03.02.2013 - 16:44 | Son Güncellenme:
AA muhabirine açıklama yapan Su Ürünleri Tanıtım Grubu Başkanı Melih İşliel, 2012 yılını 467 milyon dolar ihracatla kapatan sektörün dünya pazarında en fazla levrek ile iddialı olduğunu belirtti.
Levrek, çipura gibi deniz ürünlerinin yanında son yıllarda alabalıkta da ciddi ihracat artışları görüldüğüne işaret eden İşliel, genelde iç tüketim için kurulan çiftliklerden fırın yatırımlarını tamamlayan firmaların yüksek oranda ihracat yapmaya başladığına dikkat çekti.
Tütsülenmiş alabalık ihracatının geçen yıl 45 milyon dolara yaklaştığını, Türk markalarının özellikle Kuzey Avrupa’daki market raflarında yerini aldığını kaydeden İşliel, ”Tütsülenmiş alabalık en gözde ihraç ürünlerimiz arasına girdi. Bu ürünün, işlenmiş olması nedeniyle katma değeri de yüksek. Türk markaları, Kuzey Avrupa’daki marketlerde kaliteli ürünleri nedeniyle tercih edilir konumdadır” dedi.
-İç pazara da tanıtacaklar-
Denizli ve Muğla’daki çiftliklerinde alabalık üreterek Avrupa ülkelerine ihracat yapan Yasin Özpek, 30 yıldır su ürünleri sektöründe olduğunu belirterek, 2005 yılında Avrupa pazarında yaptığı incelemeler sırasında tütsülenmiş balığın çok talep edildiğini gördüğünü anlattı.

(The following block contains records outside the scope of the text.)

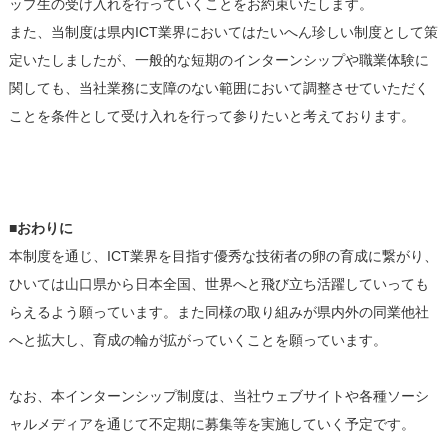
ップ生の受け入れを行っていくことをお約束いたします。
また、当制度は県内ICT業界においてはたいへん珍しい制度として策
定いたしましたが、一般的な短期のインターンシップや職業体験に
関しても、当社業務に支障のない範囲において調整させていただく
ことを条件として受け入れを行って参りたいと考えております。
■おわりに
本制度を通じ、ICT業界を目指す優秀な技術者の卵の育成に繋がり、
ひいては山口県から日本全国、世界へと飛び立ち活躍していっても
らえるよう願っています。また同様の取り組みが県内外の同業他社
へと拡大し、育成の輪が拡がっていくことを願っています。
なお、本インターンシップ制度は、当社ウェブサイトや各種ソーシ
ャルメディアを通じて不定期に募集等を実施していく予定です。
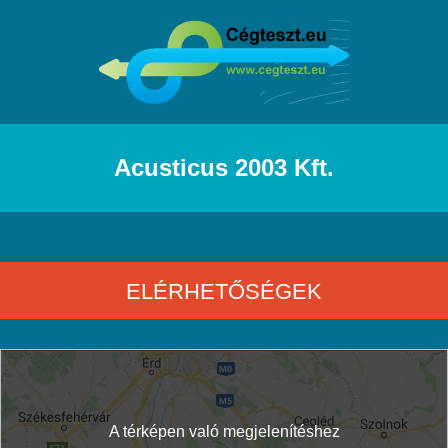
Acusticus 2003 Kft.
ELÉRHETŐSÉGEK
A térképen való megjelenítéshez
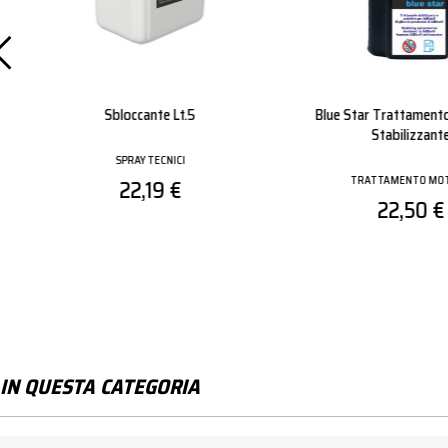
Tassello Mq-S 8 Nylon C/vite
Pallet Big Guanto 
Tsp Mm 8x40
Nitrile
TASSELLI ED ANCORANTI
GUANTI
0,18 €
0,39 €
IN QUESTA CATEGORIA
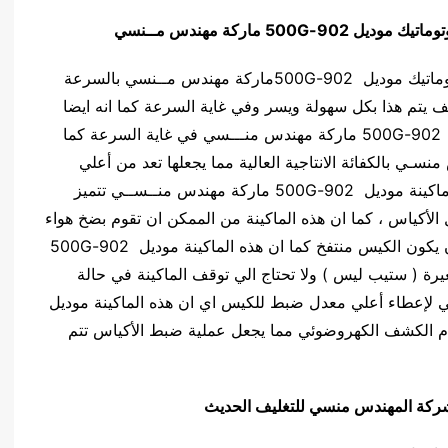
توماتيك
موديل
902-500G
ماركة مهندس مــنسي
تتميز اقوى ماكينة تعبئة وتغليف البندق فى اكياس اوتوماتيك موديل 902-500Gماركة مهندس مــنسي بالسرعة
ليف يتم هذا بكل سهولة ويسر وفي غاية السرعة كما انه ايضا
يتم ضبط معدات الحماية الخاصة بهذه الماكينة موديل 902-500G ماركة مهندس منـــسي في غاية السرعة كما
ديل 902-500G ماركة مهندس منسـي بالكفائة الانتاجية العالية مما يجعلها تعد من أعلي
ماكينات التعبئة والتغليف في الكفائة الانتاجية كما ان ماكينة موديل 902-500G ماركة مهندس منــســي تتميز
 الأكياس ، كما ان هذه الماكينة من الممكن ان تقوم بضخ هواء
أو نيتروجين داخل الأكياس لاعطاء الكيس كثافة اي ان يكون الكيس منتفخ كما ان هذه الماكينة موديل 902-500G
ة ( ستيب ليس ) ولا تحتاج الي توقف الماكينة في حالة
ضوئي لإعطاء أعلي معدل ضبط للكيس اي ان هذه الماكينة موديل
م نظام الكشف الكهروضوئي مما يجعل عملية ضبط الأكياس تتم
يق شركة المهندس منسي للتغليف الحديث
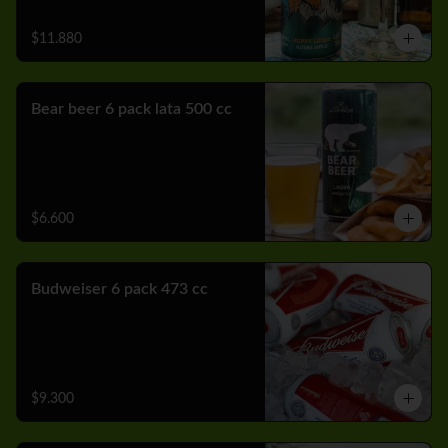
$11.880
Bear beer 6 pack lata 500 cc
$6.600
Budweiser 6 pack 473 cc
$9.300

Deneme üretimini gönderdikleri pazarlardan olumlu yanıt gelmesi üzerine yatırım yaparak üretimlerinin büyük bölümünü tütsülemeye başladıklarını ifade eden Özpek, ”İhracatımız geçen yıl 12 milyon avroya ulaştı. Kapasitemiz yetseydi 20 milyon avroluk ihracat yapabilirdik. Avrupa’daki alıcılar Türk markalarının yüksek kalitede olması nedeniyle tercih edildiğini belirtiyor. Avrupa’da tütsülenmiş balıkla bir numara olduk ama Türkiye’de bu ürünü sevdiremedik. İsli rayihası nedeniyle damağımız için yeni bir tat. Fakat tadanlar çok lezzetli olduğunu söylüyor. Avrupalılar yüzyıllardan beri bu lezzete alışmış. Geniş bir kullanım alanı bulunan bu ürünü iç pazarda tanıtmak istiyoruz” dedi.
-Tütsülenince fiyatı 3’e katlanıyor-
Özpek, halk arasında isli balık olarak da bilinen tütsülenmiş alabalığın, işlenme aşamalarını ise şöyle anlattı: ”Soğuk zincir kırılmadan fabrikaya getirilen balıklar, temizlendikten sonra 6 saat tuzlu suda bekletiliyor. Şişlere dizilerek meşe talaşlarının yandığı, dumanın dolaştırıldığı, özel bir fırında 1 saate yakın pişiriliyor. Pişen balıklar bir gün 5 derecede dinlendiriliyor. Dinlendirilen balıklar vakumlu paketlere alınarak ihraç pazarlarına gönderiliyor. İşlenmemiş balıklar 3 avro civarında ihraç edilirken, işlenmiş isli balıklar paketlemeye göre 9 ile 10 avro arasında değişen fiyatlarla satılıyor. Danimarka, Hollanda, Almanya ve Fransa başta olmak üzere tüm Avrupa ülkeleri ve Rusya’ya gönderiyoruz.”